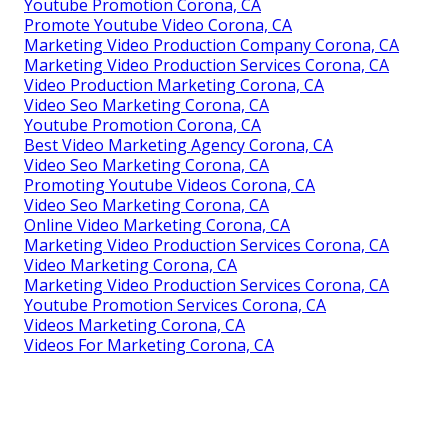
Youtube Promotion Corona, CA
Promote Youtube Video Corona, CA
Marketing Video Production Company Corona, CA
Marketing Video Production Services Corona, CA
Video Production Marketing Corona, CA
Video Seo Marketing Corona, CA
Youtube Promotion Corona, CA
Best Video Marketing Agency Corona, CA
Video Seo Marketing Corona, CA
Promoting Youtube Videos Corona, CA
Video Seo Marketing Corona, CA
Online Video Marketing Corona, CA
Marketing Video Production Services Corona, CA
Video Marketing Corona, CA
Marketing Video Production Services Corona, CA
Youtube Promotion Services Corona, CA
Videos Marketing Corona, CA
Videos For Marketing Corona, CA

==================================================

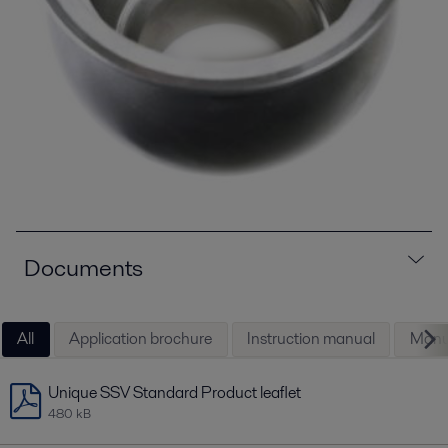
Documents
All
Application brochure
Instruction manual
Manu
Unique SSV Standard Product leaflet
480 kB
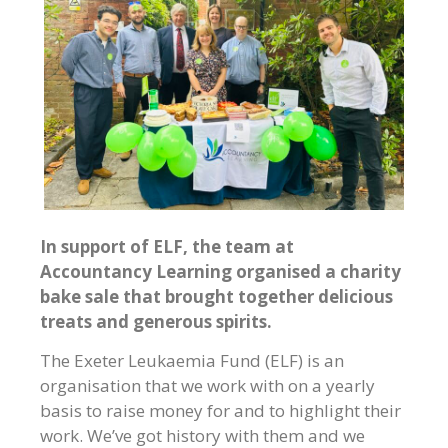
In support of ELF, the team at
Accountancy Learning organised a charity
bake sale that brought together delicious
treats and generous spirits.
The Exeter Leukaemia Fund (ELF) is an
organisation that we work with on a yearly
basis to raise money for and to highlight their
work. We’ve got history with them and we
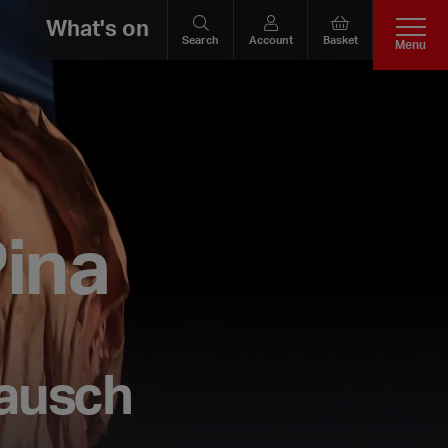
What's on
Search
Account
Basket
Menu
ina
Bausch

==================================================

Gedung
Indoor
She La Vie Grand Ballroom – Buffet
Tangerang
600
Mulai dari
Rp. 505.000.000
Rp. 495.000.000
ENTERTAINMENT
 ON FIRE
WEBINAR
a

==================================================

- [WORK TO BE COMPLETED] Search the data above for "with" and copy every line where it turns up.

- [ANSWER]
organisation that we work with on a yearly
work. We’ve got history with them and we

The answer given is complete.